::: TEKS PILIHAN :::

Mempertanyakan Keseriusan Negara Dalam Menjaga Akidah Umat

Ponpes Al-Zaytun tengah menjadi sorotan atas kontroversi yang viral di media sosial. Mengutip Republika.co.id, 17-6-2023, Ketua Forum Ulama Ummat Indonesia (FUUI) K.H. Athian Ali menyatakan hasil investigasi MUI menunjukkan dengan jelas ada hubungan antara Al-Zaytun dan N11 KW 9. Dengan kata lain, pemimpin Al-Zaytun merupakan Presiden N11 KW 9.

 

K.H. Athian Ali juga menyatakan selama 22 tahun terakhir, Al-Zaytun bahkan dengan leluasa menyesatkan umat. FUUI mencatat ada sebanyak 151 ribu masyarakat dari berbagai daerah yang pernah bergabung dengan N11 KW 9 yang berbasis di Al-Zaytun. Kebanyakan adalah buruh, karyawan, serta mahasiswa dari berbagai perguruan tinggi.

 

Bahkan, banyak mahasiswa yang pernah masuk menjadi anggota NII KW 9 tak bisa melanjutkan studinya lantaran biaya kuliah justru disetorkan sebagai iuran wajib kepada Al Zaytun. 

 

Hasil investigasi MUI dan FUUI pada 2001 juga menemukan adanya penyetoran dana setiap bulan dari anggota yang mengalir ke struktural N11 KW 9, mulai dari Rp800 ribu—Rp2 juta. Untuk memenuhi tuntutan itu, anggota N11 KW 9 dihalalkan mencuri, menipu, dan merampok, tidak terkecuali harta milik keluarga atau orang tuanya sendiri.

::: DATA YANG DIBERIKAN :::

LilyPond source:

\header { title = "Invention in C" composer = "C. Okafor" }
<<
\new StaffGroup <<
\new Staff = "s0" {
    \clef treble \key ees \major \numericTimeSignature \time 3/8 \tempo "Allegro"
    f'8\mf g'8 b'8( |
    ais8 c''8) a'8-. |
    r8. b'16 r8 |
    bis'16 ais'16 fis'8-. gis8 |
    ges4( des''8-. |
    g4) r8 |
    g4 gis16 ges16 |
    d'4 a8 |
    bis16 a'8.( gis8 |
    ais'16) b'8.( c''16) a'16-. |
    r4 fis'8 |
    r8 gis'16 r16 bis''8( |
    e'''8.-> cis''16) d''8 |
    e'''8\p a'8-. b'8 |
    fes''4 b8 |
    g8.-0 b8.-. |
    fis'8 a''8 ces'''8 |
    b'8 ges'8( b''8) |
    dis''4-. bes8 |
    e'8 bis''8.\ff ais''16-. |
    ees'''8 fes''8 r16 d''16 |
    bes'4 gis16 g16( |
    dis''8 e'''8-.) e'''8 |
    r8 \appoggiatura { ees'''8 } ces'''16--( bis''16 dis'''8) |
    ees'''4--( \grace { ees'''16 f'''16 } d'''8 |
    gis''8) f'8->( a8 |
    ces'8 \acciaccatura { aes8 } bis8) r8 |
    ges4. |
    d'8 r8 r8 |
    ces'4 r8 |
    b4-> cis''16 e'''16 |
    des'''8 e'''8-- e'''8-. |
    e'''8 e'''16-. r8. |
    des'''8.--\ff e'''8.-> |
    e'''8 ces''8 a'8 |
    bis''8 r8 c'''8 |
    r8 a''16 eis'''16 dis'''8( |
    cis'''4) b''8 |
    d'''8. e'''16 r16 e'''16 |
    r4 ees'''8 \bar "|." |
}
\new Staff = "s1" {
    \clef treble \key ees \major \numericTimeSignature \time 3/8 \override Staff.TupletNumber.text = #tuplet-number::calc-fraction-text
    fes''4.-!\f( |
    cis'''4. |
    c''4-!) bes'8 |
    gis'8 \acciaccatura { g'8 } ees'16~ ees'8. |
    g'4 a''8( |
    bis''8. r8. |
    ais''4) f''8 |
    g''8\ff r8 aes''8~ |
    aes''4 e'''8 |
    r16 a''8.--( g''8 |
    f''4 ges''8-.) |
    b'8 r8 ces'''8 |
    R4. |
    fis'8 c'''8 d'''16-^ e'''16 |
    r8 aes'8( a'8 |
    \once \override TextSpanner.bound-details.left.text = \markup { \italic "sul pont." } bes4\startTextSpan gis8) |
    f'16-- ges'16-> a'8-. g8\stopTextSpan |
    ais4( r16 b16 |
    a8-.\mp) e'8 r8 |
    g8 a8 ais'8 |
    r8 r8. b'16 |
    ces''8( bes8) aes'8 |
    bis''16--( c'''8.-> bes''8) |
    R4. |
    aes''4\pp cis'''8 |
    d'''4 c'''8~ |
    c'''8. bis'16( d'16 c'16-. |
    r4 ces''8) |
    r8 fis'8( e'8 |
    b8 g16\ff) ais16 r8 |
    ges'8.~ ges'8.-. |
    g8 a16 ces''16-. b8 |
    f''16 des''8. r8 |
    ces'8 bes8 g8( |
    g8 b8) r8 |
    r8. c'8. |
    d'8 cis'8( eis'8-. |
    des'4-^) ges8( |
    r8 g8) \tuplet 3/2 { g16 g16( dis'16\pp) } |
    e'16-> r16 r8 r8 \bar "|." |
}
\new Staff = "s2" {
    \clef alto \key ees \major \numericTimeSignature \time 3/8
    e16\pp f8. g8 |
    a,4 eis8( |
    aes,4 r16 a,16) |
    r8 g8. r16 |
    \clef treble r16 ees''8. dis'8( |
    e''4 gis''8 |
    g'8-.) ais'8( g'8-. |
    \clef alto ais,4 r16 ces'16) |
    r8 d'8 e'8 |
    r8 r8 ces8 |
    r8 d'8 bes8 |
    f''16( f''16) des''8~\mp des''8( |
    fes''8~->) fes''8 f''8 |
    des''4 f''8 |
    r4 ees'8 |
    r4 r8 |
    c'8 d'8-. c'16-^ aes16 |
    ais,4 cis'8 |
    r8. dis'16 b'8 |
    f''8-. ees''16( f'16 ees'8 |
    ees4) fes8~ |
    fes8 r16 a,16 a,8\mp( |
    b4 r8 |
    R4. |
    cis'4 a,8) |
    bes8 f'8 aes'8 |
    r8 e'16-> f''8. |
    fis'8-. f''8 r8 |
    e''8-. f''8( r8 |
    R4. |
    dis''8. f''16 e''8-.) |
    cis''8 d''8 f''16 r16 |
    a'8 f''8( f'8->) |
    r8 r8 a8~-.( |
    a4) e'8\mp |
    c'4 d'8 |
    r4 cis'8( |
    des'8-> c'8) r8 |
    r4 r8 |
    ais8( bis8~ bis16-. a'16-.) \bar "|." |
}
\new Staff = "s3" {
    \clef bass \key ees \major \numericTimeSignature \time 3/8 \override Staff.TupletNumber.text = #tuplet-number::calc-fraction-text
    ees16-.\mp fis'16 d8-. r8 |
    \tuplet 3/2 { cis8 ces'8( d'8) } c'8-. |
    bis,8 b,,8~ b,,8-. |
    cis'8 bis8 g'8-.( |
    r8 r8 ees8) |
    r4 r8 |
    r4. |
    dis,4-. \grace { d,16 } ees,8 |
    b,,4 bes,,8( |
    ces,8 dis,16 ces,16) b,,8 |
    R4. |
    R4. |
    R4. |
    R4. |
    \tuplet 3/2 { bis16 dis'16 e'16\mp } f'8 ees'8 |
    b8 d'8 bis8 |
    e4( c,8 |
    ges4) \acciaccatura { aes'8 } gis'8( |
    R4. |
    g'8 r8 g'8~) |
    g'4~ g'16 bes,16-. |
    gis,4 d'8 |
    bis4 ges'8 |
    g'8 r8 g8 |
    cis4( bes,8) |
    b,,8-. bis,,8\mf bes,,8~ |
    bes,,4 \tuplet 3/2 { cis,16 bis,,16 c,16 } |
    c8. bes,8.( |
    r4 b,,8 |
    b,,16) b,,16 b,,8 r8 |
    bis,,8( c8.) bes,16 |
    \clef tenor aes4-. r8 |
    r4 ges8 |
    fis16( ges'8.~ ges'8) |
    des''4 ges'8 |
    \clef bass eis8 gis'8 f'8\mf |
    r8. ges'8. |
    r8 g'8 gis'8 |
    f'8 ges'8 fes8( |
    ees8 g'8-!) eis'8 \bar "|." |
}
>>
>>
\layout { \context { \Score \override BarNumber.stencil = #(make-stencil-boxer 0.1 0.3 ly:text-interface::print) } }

:::

● TENTANG TUGAS INI
Salin ulang bagian teks tentang Al-Zaytun tanpa mengubah satu kata pun, mulai dari "K.H. Athian Ali juga" dan terus sampai "kepada Al Zaytun.". Catatan di atas diambil dari sumber lain.

● HASIL TUGAS
K.H. Athian Ali juga menyatakan selama 22 tahun terakhir, Al-Zaytun bahkan dengan leluasa menyesatkan umat. FUUI mencatat ada sebanyak 151 ribu masyarakat dari berbagai daerah yang pernah bergabung dengan N11 KW 9 yang berbasis di Al-Zaytun. Kebanyakan adalah buruh, karyawan, serta mahasiswa dari berbagai perguruan tinggi.

 

Bahkan, banyak mahasiswa yang pernah masuk menjadi anggota NII KW 9 tak bisa melanjutkan studinya lantaran biaya kuliah justru disetorkan sebagai iuran wajib kepada Al Zaytun.